• TASK DETAILS:
Give back exactly the lines running from the line with "- git push origin master" to the end of the entries, and only those lines.

• EXCERPTED RECORDS:
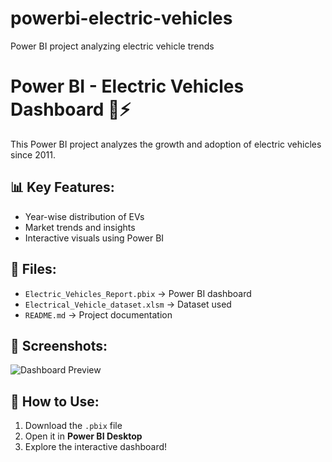 # powerbi-electric-vehicles
Power BI project analyzing electric vehicle trends
# Power BI - Electric Vehicles Dashboard 🚗⚡
This Power BI project analyzes the growth and adoption of electric vehicles since 2011.

## 📊 Key Features:
- Year-wise distribution of EVs
- Market trends and insights
- Interactive visuals using Power BI

## 📂 Files:
- `Electric_Vehicles_Report.pbix` → Power BI dashboard
- `Electrical_Vehicle_dataset.xlsm` → Dataset used
- `README.md` → Project documentation

## 🔗 Screenshots:
![Dashboard Preview](dashboard_screenshot.png)

## 📢 How to Use:
1. Download the `.pbix` file
2. Open it in **Power BI Desktop**
3. Explore the interactive dashboard!
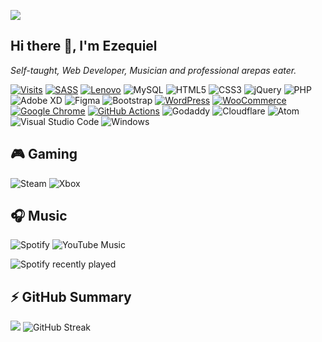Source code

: ![](https://ezekiel1349.github.io/media/top_2022.png)

## Hi there 👋, I'm Ezequiel
_Self-taught, Web Developer, Musician and professional arepas eater._  

[![Visits](https://komarev.com/ghpvc/?username=ezekiel1349)](../../..)
[![SASS](https://img.shields.io/badge/SASS-hotpink.svg?style=plain&logo=SASS&logoColor=white)](//sass-lang.com)
[![Lenovo](https://img.shields.io/badge/lenovo%20laptop-E2231A?style=plain&logo=lenovo&logoColor=white)](../../..)
![MySQL](https://img.shields.io/badge/mysql-00f.svg?style=plain&logo=mysql&logoColor=white)
![HTML5](https://img.shields.io/badge/html5-E96228.svg?style=plain&logo=html5&logoColor=white)
![CSS3](https://img.shields.io/badge/css3-2862E9.svg?style=plain&logo=css3&logoColor=white)
![jQuery](https://img.shields.io/badge/jquery-0865A6.svg?style=plain&logo=jquery&logoColor=white)
![PHP](https://img.shields.io/badge/php-6A7AAF.svg?style=plain&logo=php&logoColor=white)
![Adobe XD](https://img.shields.io/badge/Adobe%20XD-EEE5F7?style=plain&logo=Adobe%20XD&logoColor=450135)
![Figma](https://img.shields.io/badge/figma-F24E1E.svg?style=plain&logo=figma&logoColor=white)
![Bootstrap](https://img.shields.io/badge/bootstrap-563D7C.svg?style=plain&logo=bootstrap&logoColor=white)
[![WordPress](https://img.shields.io/badge/wordpress-0073aa?style=plain&logo=wordpress&logoColor=white)](//wordpress.org)
[![WooCommerce](https://img.shields.io/badge/woocommerce-7D4698?style=plain&logo=woocommerce&logoColor=white)](//woocommerce.com)
[![Google Chrome](https://img.shields.io/badge/Google%20Chrome-4285F4?style=plain&logo=GoogleChrome&logoColor=white)](//www.google.com/intl/es-419/chrome)
[![GitHub Actions](https://img.shields.io/badge/github-000000.svg?style=plain&logo=github&logoColor=white)](//github.com)
![Godaddy](https://img.shields.io/badge/godaddy-000000.svg?style=plain&logo=godaddy&logoColor=white)
![Cloudflare](https://img.shields.io/badge/Cloudflare-F38020?style=plain&logo=Cloudflare&logoColor=white)
![Atom](https://img.shields.io/badge/Atom-%2366595C.svg?style=plain&logo=atom&logoColor=white)
![Visual Studio Code](https://img.shields.io/badge/Visual%20Studio%20Code-0078d7.svg?style=plain&logo=visual-studio-code&logoColor=white)
![Windows](https://img.shields.io/badge/Windows-0078D6?style=plain&logo=windows&logoColor=white)


## 🎮 Gaming
![Steam](https://img.shields.io/badge/steam-%23000000.svg?style=plain&logo=steam&logoColor=white)
![Xbox](https://img.shields.io/badge/xbox-%23107C10.svg?style=plain&logo=xbox&logoColor=white)

## 🎧 Music
![Spotify](https://img.shields.io/badge/Spotify-1ED760?style=plain&logo=spotify&logoColor=white)
![YouTube Music](https://img.shields.io/badge/YouTube_Music-FF0000?style=plain&logo=youtube-music&logoColor=white)


![Spotify recently played](https://spotify-recently-played-readme.vercel.app/api?user=id9zhabk3cqm8mz161qkor09n&unique=1&count=6&width=495)

## ⚡ GitHub Summary
![](https://github-profile-summary-cards.vercel.app/api/cards/profile-details?username=ezekiel1349&theme=nord_dark)
![GitHub Streak](https://github-readme-streak-stats.herokuapp.com/?user=ezekiel1349)




<!--
**Ezekiel1349/ezekiel1349** is a ✨ _special_ ✨ repository because its `README.md` (this file) appears on your GitHub profile.

Here are some ideas to get you started:

- 🔭 I’m currently working on ...
- 🌱 I’m currently learning ...
- 👯 I’m looking to collaborate on ...
- 🤔 I’m looking for help with ...
- 💬 Ask me about ...
- 📫 How to reach me: ...
- 😄 Pronouns: ...
- ⚡ Fun fact: ...
-->
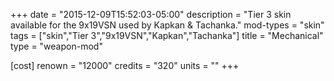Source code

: +++
date = "2015-12-09T15:52:03-05:00"
description = "Tier 3 skin available for the 9x19VSN used by Kapkan & Tachanka."
mod-types = "skin"
tags = ["skin","Tier 3","9x19VSN","Kapkan","Tachanka"]
title = "Mechanical"
type = "weapon-mod"

[cost]
  renown = "12000"
  credits = "320"
  units = ""
+++
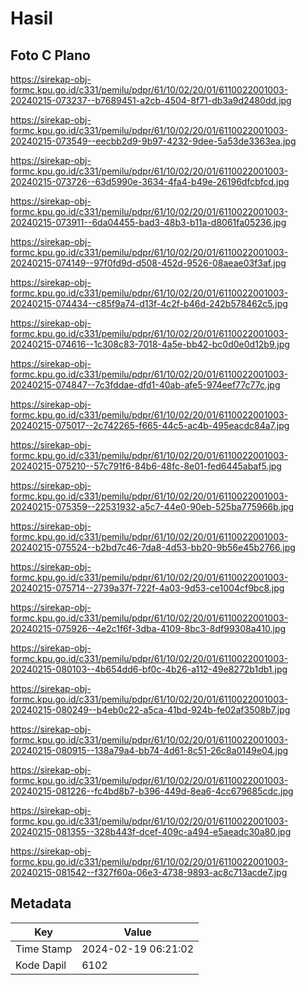 # Hasil

## Foto C Plano

https://sirekap-obj-formc.kpu.go.id/c331/pemilu/pdpr/61/10/02/20/01/6110022001003-20240215-073237--b7689451-a2cb-4504-8f71-db3a9d2480dd.jpg

https://sirekap-obj-formc.kpu.go.id/c331/pemilu/pdpr/61/10/02/20/01/6110022001003-20240215-073549--eecbb2d9-9b97-4232-9dee-5a53de3363ea.jpg

https://sirekap-obj-formc.kpu.go.id/c331/pemilu/pdpr/61/10/02/20/01/6110022001003-20240215-073726--63d5990e-3634-4fa4-b49e-26196dfcbfcd.jpg

https://sirekap-obj-formc.kpu.go.id/c331/pemilu/pdpr/61/10/02/20/01/6110022001003-20240215-073911--6da04455-bad3-48b3-b11a-d8061fa05236.jpg

https://sirekap-obj-formc.kpu.go.id/c331/pemilu/pdpr/61/10/02/20/01/6110022001003-20240215-074149--97f0fd9d-d508-452d-9526-08aeae03f3af.jpg

https://sirekap-obj-formc.kpu.go.id/c331/pemilu/pdpr/61/10/02/20/01/6110022001003-20240215-074434--c85f9a74-d13f-4c2f-b46d-242b578462c5.jpg

https://sirekap-obj-formc.kpu.go.id/c331/pemilu/pdpr/61/10/02/20/01/6110022001003-20240215-074616--1c308c83-7018-4a5e-bb42-bc0d0e0d12b9.jpg

https://sirekap-obj-formc.kpu.go.id/c331/pemilu/pdpr/61/10/02/20/01/6110022001003-20240215-074847--7c3fddae-dfd1-40ab-afe5-974eef77c77c.jpg

https://sirekap-obj-formc.kpu.go.id/c331/pemilu/pdpr/61/10/02/20/01/6110022001003-20240215-075017--2c742265-f665-44c5-ac4b-495eacdc84a7.jpg

https://sirekap-obj-formc.kpu.go.id/c331/pemilu/pdpr/61/10/02/20/01/6110022001003-20240215-075210--57c791f6-84b6-48fc-8e01-fed6445abaf5.jpg

https://sirekap-obj-formc.kpu.go.id/c331/pemilu/pdpr/61/10/02/20/01/6110022001003-20240215-075359--22531932-a5c7-44e0-90eb-525ba775966b.jpg

https://sirekap-obj-formc.kpu.go.id/c331/pemilu/pdpr/61/10/02/20/01/6110022001003-20240215-075524--b2bd7c46-7da8-4d53-bb20-9b56e45b2766.jpg

https://sirekap-obj-formc.kpu.go.id/c331/pemilu/pdpr/61/10/02/20/01/6110022001003-20240215-075714--2739a37f-722f-4a03-9d53-ce1004cf9bc8.jpg

https://sirekap-obj-formc.kpu.go.id/c331/pemilu/pdpr/61/10/02/20/01/6110022001003-20240215-075926--4e2c1f6f-3dba-4109-8bc3-8df99308a410.jpg

https://sirekap-obj-formc.kpu.go.id/c331/pemilu/pdpr/61/10/02/20/01/6110022001003-20240215-080103--4b654dd6-bf0c-4b26-a112-49e8272b1db1.jpg

https://sirekap-obj-formc.kpu.go.id/c331/pemilu/pdpr/61/10/02/20/01/6110022001003-20240215-080249--b4eb0c22-a5ca-41bd-924b-fe02af3508b7.jpg

https://sirekap-obj-formc.kpu.go.id/c331/pemilu/pdpr/61/10/02/20/01/6110022001003-20240215-080915--138a79a4-bb74-4d61-8c51-26c8a0149e04.jpg

https://sirekap-obj-formc.kpu.go.id/c331/pemilu/pdpr/61/10/02/20/01/6110022001003-20240215-081226--fc4bd8b7-b396-449d-8ea6-4cc679685cdc.jpg

https://sirekap-obj-formc.kpu.go.id/c331/pemilu/pdpr/61/10/02/20/01/6110022001003-20240215-081355--328b443f-dcef-409c-a494-e5aeadc30a80.jpg

https://sirekap-obj-formc.kpu.go.id/c331/pemilu/pdpr/61/10/02/20/01/6110022001003-20240215-081542--f327f60a-06e3-4738-9893-ac8c713acde7.jpg


## Metadata

| Key        | Value               |
| ---------- | ------------------- |
| Time Stamp | 2024-02-19 06:21:02 |
| Kode Dapil | 6102                |



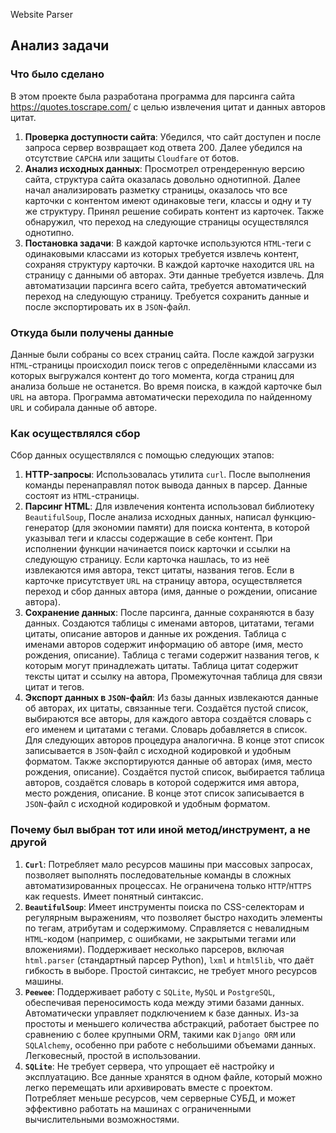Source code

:  Website Parser

## Анализ задачи

### Что было сделано
В этом проекте была разработана программа для парсинга сайта https://quotes.toscrape.com/ с целью извлечения цитат и данных авторов цитат.
1. **Проверка доступности сайта**: Убедился, что сайт доступен и после запроса сервер возвращает код ответа 200. Далее убедился на отсутствие `CAPCHA` или защиты `Cloudfare` от ботов. 
2. **Анализ исходных данных**: Просмотрел отрендеренную версию сайта, структура сайта оказалась довольно однотипной. Далее начал анализировать разметку страницы, оказалось что все карточки с контентом имеют одинаковые теги, классы и одну и ту же структуру. Принял решение собирать контент из карточек. Также обнаружил, что переход на следующие страницы осуществлялся однотипно.
3. **Постановка задачи**: В каждой карточке используются `HTML`-теги с одинаковыми классами из которых требуется извлечь контент, сохраняя структуру карточки. В каждой карточке находится `URL` на страницу с данными об авторах. Эти данные требуется извлечь.  Для автоматизации парсинга всего сайта, требуется автоматический переход на следующую страницу. Требуется сохранить данные и после экспортировать их в `JSON`-файл.


### Откуда были получены данные
Данные были собраны со всех страниц сайта.
После каждой загрузки `HTML`-страницы происходил поиск тегов с определёнными классами из которых выгружался контент до того момента, когда страниц для анализа больше не останется. Во время поиска, в каждой карточке был `URL` на автора. Программа автоматически переходила по найденному `URL` и собирала данные об авторе.

### Как осуществлялся сбор
Сбор данных осуществлялся с помощью следующих этапов:
1. **HTTP-запросы**: Использовалась утилита `curl`. После выполнения команды перенаправлял поток вывода данных в парсер. Данные состоят из `HTML`-страницы.
2. **Парсинг HTML**: Для извлечения контента использовал библиотеку `BeautifulSoup`, После анализа исходных данных, написал функцию-генератор (для экономии памяти) для поиска контента, в которой указывал теги и классы содержащие в себе контент. При исполнении функции начинается поиск карточки и ссылки на следующую страницу. Если карточка нашлась, то из неё извлекаются имя автора, текст цитаты, названия тегов. Если в карточке присутствует `URL` на страницу автора, осуществляется переход и сбор данных автора (имя, данные о рождении, описание автора).
3. **Сохранение данных**: После парсинга, данные сохраняются в базу данных. Создаются таблицы с именами авторов, цитатами, тегами цитаты, описание авторов и данные их рождения. Таблица с именами авторов содержит информацию об авторе (имя, место рождения, описание). Таблица с тегами содержит названия тегов, к которым могут принадлежать цитаты. Таблица цитат содержит тексты цитат и ссылку на автора, Промежуточная таблица для связи цитат и тегов.
4. **Экспорт данных в `JSON`-файл**: Из базы данных извлекаются данные об авторах, их цитаты, связанные теги. Создаётся пустой список, выбираются все авторы, для каждого автора создаётся словарь с его именем и цитатами с тегами. Словарь добавляется в список. Для следующих авторов процедура аналогична. В конце этот список записывается в `JSON`-файл с исходной кодировкой и удобным форматом. Также экспортируются данные об авторах (имя, место рождения, описание). Создаётся пустой список, выбирается таблица авторов, создаётся словарь в которой содержится имя автора, место рождения, описание. В конце этот список записывается в `JSON`-файл с исходной кодировкой и удобным форматом.

### Почему был выбран тот или иной метод/инструмент, а не другой
1. **`Curl`**: Потребляет мало ресурсов машины при массовых запросах, позволяет выполнять последовательные команды в сложных автоматизированных процессах. Не ограничена только `HTTP`/`HTTPS` как requests. Имеет понятный синтаксис.
2. **`BeautifulSoup`**: Имеет инструменты поиска по CSS-селекторам и регулярным выражениям, что позволяет быстро находить элементы по тегам, атрибутам и содержимому. Справляется с невалидным `HTML`-кодом (например, с ошибками, не закрытыми тегами или вложениями). Поддерживает несколько парсеров, включая `html.parser` (стандартный парсер Python), `lxml` и `html5lib`, что даёт гибкость в выборе. Простой синтаксис, не требует много ресурсов машины.
3. **`Peewee`**: Поддерживает работу с `SQLite`, `MySQL` и `PostgreSQL`, обеспечивая переносимость кода между этими базами данных. Автоматически управляет подключением к базе данных. Из-за простоты и меньшего количества абстракций, работает быстрее по сравнению с более крупными ORM, такими как `Django ORM` или `SQLAlchemy`, особенно при работе с небольшими объемами данных. Легковесный, простой в использовании. 
4. **`SQLite`**: Не требует сервера, что упрощает её настройку и эксплуатацию. Все данные хранятся в одном файле, который можно легко перемещать или архивировать вместе с проектом. Потребляет меньше ресурсов, чем серверные СУБД, и может эффективно работать на машинах с ограниченными вычислительными возможностями.

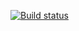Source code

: [![Build status](https://ci.appveyor.com/api/projects/status/vajjmy9soui92qb4?svg=true)](https://ci.appveyor.com/project/frantzev/api-ci-testing) 
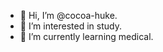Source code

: - 👋 Hi, I’m @cocoa-huke.
- 👀 I’m interested in study.
- 🌱 I’m currently learning medical.

<!---
cocoa-huke/cocoa-huke is a ✨ special ✨ repository because its `README.md` (this file) appears on your GitHub profile.
You can click the Preview link to take a look at your changes.
--->

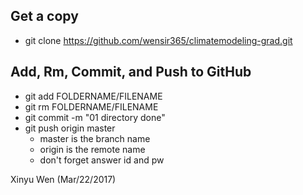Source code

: ## Get a copy
- git clone https://github.com/wensir365/climatemodeling-grad.git

## Add, Rm, Commit, and Push to GitHub
- git add FOLDERNAME/FILENAME
- git rm  FOLDERNAME/FILENAME
- git commit -m "01 directory done"
- git push origin master
  - master is the branch name
  - origin is the remote name
  - don't forget answer id and pw

Xinyu Wen (Mar/22/2017)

• REPLY TO THE TASK:
- git push origin master
  - master is the branch name
  - origin is the remote name
  - don't forget answer id and pw

Xinyu Wen (Mar/22/2017)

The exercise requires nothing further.